• _DATA FOR THIS TASK_
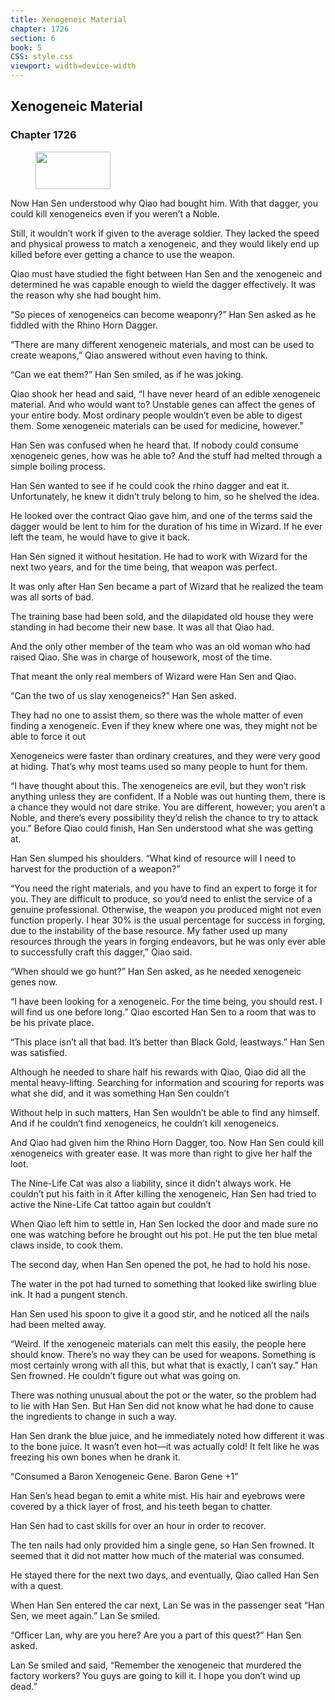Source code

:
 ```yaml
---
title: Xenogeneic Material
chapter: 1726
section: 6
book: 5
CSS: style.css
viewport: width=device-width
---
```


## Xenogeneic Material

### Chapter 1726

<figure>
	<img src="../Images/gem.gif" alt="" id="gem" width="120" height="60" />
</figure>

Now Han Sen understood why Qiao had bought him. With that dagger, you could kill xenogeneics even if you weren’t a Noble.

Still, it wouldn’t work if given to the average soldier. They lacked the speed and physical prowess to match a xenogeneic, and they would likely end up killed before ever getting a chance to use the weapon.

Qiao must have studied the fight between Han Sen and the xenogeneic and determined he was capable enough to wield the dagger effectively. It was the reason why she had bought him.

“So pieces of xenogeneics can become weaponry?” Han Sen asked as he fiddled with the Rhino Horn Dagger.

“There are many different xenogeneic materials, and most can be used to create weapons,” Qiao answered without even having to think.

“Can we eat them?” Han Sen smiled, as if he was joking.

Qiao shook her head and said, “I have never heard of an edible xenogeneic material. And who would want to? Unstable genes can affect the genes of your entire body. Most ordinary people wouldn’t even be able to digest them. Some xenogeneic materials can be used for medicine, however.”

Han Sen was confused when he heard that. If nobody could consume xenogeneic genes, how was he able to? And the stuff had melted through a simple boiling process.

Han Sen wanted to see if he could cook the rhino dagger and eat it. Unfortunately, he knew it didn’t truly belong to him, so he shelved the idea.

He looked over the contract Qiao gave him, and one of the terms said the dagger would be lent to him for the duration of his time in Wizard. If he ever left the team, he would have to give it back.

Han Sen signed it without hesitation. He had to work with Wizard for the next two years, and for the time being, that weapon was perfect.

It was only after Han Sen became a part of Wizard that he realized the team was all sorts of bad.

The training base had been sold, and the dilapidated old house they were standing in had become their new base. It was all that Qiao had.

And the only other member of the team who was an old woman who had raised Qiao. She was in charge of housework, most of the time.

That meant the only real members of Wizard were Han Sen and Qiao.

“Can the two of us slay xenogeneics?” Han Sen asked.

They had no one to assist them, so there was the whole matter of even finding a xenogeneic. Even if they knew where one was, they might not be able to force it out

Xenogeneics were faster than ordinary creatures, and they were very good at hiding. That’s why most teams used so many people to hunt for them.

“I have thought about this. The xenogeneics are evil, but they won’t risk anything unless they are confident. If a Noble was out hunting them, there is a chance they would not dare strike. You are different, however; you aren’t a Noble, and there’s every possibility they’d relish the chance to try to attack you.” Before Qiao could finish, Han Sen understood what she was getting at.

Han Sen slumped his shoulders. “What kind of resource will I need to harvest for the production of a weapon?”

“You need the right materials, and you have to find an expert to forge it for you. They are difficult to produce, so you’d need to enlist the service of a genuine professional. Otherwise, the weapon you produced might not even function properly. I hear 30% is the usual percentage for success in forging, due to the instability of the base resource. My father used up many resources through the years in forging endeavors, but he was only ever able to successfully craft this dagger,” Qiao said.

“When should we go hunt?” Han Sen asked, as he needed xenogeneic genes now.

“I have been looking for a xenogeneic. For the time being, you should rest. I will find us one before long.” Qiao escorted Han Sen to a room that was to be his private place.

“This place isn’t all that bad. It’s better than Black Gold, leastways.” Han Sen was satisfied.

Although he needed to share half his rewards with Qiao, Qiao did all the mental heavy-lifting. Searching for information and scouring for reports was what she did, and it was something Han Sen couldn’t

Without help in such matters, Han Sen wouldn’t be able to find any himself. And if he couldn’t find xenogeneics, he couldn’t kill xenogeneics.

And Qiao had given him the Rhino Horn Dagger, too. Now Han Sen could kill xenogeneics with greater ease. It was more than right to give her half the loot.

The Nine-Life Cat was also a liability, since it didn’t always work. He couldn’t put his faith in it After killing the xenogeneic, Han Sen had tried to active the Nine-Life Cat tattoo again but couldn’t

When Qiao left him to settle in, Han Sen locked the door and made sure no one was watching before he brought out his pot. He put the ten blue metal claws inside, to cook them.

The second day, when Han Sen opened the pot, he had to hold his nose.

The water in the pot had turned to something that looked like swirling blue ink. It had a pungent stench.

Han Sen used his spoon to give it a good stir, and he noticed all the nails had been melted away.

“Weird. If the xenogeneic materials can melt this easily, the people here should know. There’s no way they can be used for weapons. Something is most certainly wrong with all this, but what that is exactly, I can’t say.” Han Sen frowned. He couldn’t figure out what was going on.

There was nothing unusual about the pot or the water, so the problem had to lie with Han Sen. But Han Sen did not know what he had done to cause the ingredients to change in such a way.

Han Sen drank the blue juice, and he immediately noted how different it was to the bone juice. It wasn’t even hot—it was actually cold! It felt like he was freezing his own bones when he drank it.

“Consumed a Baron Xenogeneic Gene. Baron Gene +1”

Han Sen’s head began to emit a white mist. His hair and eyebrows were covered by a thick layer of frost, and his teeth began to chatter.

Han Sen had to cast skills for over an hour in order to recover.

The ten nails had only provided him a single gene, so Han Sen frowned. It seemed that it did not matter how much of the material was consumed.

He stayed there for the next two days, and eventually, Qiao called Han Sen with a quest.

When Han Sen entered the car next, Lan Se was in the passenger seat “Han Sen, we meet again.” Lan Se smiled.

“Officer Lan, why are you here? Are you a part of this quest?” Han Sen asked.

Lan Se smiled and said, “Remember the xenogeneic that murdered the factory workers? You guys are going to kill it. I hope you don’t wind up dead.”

• _EXERCISE_
Output exactly the lines from the first line of the records through the line containing "Han Sen wanted". Leave out every picture.

• _SOLUTION TO THE EXERCISE_
Source code

:
 ```yaml
---
title: Xenogeneic Material
chapter: 1726
section: 6
book: 5
CSS: style.css
viewport: width=device-width
---
```


## Xenogeneic Material

### Chapter 1726

<figure>
	<img src="../Images/gem.gif" alt="" id="gem" width="120" height="60" />
</figure>

Now Han Sen understood why Qiao had bought him. With that dagger, you could kill xenogeneics even if you weren’t a Noble.

Still, it wouldn’t work if given to the average soldier. They lacked the speed and physical prowess to match a xenogeneic, and they would likely end up killed before ever getting a chance to use the weapon.

Qiao must have studied the fight between Han Sen and the xenogeneic and determined he was capable enough to wield the dagger effectively. It was the reason why she had bought him.

“So pieces of xenogeneics can become weaponry?” Han Sen asked as he fiddled with the Rhino Horn Dagger.

“There are many different xenogeneic materials, and most can be used to create weapons,” Qiao answered without even having to think.

“Can we eat them?” Han Sen smiled, as if he was joking.

Qiao shook her head and said, “I have never heard of an edible xenogeneic material. And who would want to? Unstable genes can affect the genes of your entire body. Most ordinary people wouldn’t even be able to digest them. Some xenogeneic materials can be used for medicine, however.”

Han Sen was confused when he heard that. If nobody could consume xenogeneic genes, how was he able to? And the stuff had melted through a simple boiling process.

Han Sen wanted to see if he could cook the rhino dagger and eat it. Unfortunately, he knew it didn’t truly belong to him, so he shelved the idea.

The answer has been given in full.